Clean conscience: Fresh ideas will motivate kids to do their chores without the complaining

Miles Clasen recently received a corn snake for his birthday. To keep the pet, though, he must keep his room clean.

Avery Stejskal, 5, left, and her sister Sydney, 2, are in charge of picking up their Barbie dolls and accessories at their house.

Twenty dimes might not seem like a lot. But to Avery, 5, and Sydney, 2, it’s a small fortune. It’s enough to make the two girls clean their rooms weekly without complaining.

Their mother, Carisa Stejskal, says tactics that make her kids clean around the house can quickly grow stale.

“We use different methods at each age level,” Stejskal says. “So far this method is working well. Hopefully it continues to work once the novelty has worn off.”

Each week, Carisa posts a chart on the wall near the girls’ rooms. The chart is spattered with pictures of dimes, each representing payment for keeping a clean room. If the girls leave their shoes in the hallway or pile their dress-up clothes on the floor, Carisa scratches a dime from the chart. When the girls lose money, Carisa calls through the house, making sure they know what’s happened.

Carisa’s clever ruse works: After they learn about the loss, Avery and Sydney scramble to their rooms and pluck colorful purses and plastic Barbies from the floor to carefully place them on shelves.
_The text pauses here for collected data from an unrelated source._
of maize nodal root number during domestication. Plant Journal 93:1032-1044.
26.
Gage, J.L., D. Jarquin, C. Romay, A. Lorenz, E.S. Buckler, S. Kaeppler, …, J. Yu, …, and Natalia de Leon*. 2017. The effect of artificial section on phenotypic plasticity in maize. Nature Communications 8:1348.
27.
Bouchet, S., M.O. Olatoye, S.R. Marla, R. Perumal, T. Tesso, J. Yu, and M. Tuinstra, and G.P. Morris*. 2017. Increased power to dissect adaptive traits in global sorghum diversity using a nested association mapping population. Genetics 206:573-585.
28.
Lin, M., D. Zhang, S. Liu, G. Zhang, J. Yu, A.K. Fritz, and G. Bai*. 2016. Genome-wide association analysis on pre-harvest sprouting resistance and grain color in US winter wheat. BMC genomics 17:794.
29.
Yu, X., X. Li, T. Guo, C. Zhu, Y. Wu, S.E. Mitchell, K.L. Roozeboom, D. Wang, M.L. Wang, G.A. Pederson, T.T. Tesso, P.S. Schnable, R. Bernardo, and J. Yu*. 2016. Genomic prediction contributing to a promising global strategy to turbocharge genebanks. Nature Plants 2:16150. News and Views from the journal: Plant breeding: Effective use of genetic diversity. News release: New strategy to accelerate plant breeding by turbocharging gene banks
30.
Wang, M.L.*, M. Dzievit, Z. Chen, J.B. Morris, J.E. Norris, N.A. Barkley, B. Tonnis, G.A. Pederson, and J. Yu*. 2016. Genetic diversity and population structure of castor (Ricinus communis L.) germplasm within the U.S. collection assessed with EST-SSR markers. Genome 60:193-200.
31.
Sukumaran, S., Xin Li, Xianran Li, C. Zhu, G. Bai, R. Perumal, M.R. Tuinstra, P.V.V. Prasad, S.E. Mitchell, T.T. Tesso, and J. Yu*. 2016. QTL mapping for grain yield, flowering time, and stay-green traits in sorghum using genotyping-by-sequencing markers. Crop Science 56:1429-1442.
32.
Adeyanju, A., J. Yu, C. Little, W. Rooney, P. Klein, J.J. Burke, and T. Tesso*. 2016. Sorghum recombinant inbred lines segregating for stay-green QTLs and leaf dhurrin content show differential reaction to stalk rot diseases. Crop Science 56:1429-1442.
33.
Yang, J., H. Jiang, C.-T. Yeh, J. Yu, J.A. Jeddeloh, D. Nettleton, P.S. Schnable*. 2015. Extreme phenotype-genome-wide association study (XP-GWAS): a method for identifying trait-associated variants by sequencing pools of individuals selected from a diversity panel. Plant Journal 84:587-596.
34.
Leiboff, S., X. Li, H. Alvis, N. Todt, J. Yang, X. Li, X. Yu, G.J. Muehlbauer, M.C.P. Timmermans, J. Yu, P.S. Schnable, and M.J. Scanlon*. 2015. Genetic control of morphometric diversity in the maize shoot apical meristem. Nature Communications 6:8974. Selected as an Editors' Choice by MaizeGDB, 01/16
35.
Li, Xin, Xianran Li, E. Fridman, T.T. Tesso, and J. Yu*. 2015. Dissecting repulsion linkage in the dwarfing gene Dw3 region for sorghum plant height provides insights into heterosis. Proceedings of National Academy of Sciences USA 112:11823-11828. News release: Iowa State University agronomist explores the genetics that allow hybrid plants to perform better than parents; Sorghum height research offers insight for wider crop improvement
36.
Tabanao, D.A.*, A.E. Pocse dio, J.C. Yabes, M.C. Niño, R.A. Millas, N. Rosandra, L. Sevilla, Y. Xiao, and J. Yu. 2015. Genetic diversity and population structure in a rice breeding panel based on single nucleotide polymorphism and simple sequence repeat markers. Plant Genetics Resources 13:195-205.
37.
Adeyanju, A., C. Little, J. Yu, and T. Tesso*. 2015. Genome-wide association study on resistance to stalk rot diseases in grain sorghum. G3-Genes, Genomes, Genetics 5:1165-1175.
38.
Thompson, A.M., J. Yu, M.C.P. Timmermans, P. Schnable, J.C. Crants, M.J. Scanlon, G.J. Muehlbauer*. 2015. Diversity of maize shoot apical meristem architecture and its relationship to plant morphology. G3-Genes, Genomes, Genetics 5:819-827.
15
It’s one solution to a common problem: how to get kids to clean their rooms. The easy solution is to have mom plow in and do the cleaning. That’s the wrong approach, says Kevin Leman, author of the best-selling “Have a New Kid by Friday.”

“Kids need to learn that this is a home and not a hotel,” Leman says. “In a hotel, there’s room service, food service, and nothing is expected of you.”

To instill lifelong habits, it’s important to start coaching kids early on. Children are like wet cement, Leman says: They’re malleable and easy to deal with. The opposite holds true: The longer parents wait to teach healthy cleaning habits, the less likely they’ll stick.

Lawrence residents Victoria and Randy Phillippe were soft on their three sons, ages 15, 19 and 22. Victoria says by the time the boys entered junior high, it was too late — the boys were messy, and they were going to stay that way.

“Our boys have blessed us in so many ways,” Victoria says. “They study hard, work hard, get great grades, but can’t seem to clean their rooms.”

Taking time to cajole or coerce her boys into cleaning wasn’t worth it, she says. Her youngest, Brad, can easily sink a basketball into a goal, but he can’t toss a smelly T-shirt into a hamper.

“The drawers in his room are a nightmare,” Victoria says, “so what I started doing was cleaning it myself.”

Weakening, not helping

When children don’t clean quickly enough, it can be tempting to do it for them. But this weakens children, Leman says.

“There are parents who will do anything for their kids,” Leman says. “That’s because they think they’re helping them, and really they’re not helping them. They’re disabling them.”

Early training is important if parents expect children to help clean. How early? As soon as they can walk, says Leman.

Whitney Marcellino, vice president of Lawrence MOMS Club North, has already started training her 2 1/2-year-old daughter, Larson, to clean around the house. Marcellino’s method: a cleanup song.

The lyrics are simple and repetitive: “Clean up, clean up, everybody, everywhere. Clean up, clean up, everybody do your share.”

“Larson really gets into picking up, and by the end of the several repeated choruses, the toys are off the ground,” Marcellino says.

Money talks

Lauren Reinhold and her husband, Kent Clasen, use financial incentives to urge neat habits out of their 8-year-old son, Miles.

“We tie his allowance to cleaning his room and helping around the house,” Lauren says. “If he’s not adequately helpful, he might not get all of his allowance.”

Usually, the mere threat of reducing Miles’ allowance is enough to stir him into action. Even with the financial payoff, though, Miles sometimes struggles.

“He’ll sometimes get distracted by toys in his room,” says Lauren.

Go figure: When asked to clean up toys, children want to play with them instead. One way to dodge distractions is to keep tasks small and work times short.

Picking up toys or folding laundry for 15 to 20 minutes at a time is all Lauren asks of Miles. And he’s usually happy to abide.

“I clean what mom asks me to clean,” he says. “It’s not that bad.”

And recently, Miles is a little happier when he’s cleaning. He just got a red corn snake for his birthday. To get the snake, Miles had to help his mom overhaul his room, pitching old toys, putting books on shelves and tossing trash. To keep the snake, though, Miles has to keep the room clean.

“It’s way cleaner and more organized in there,” Lauren says.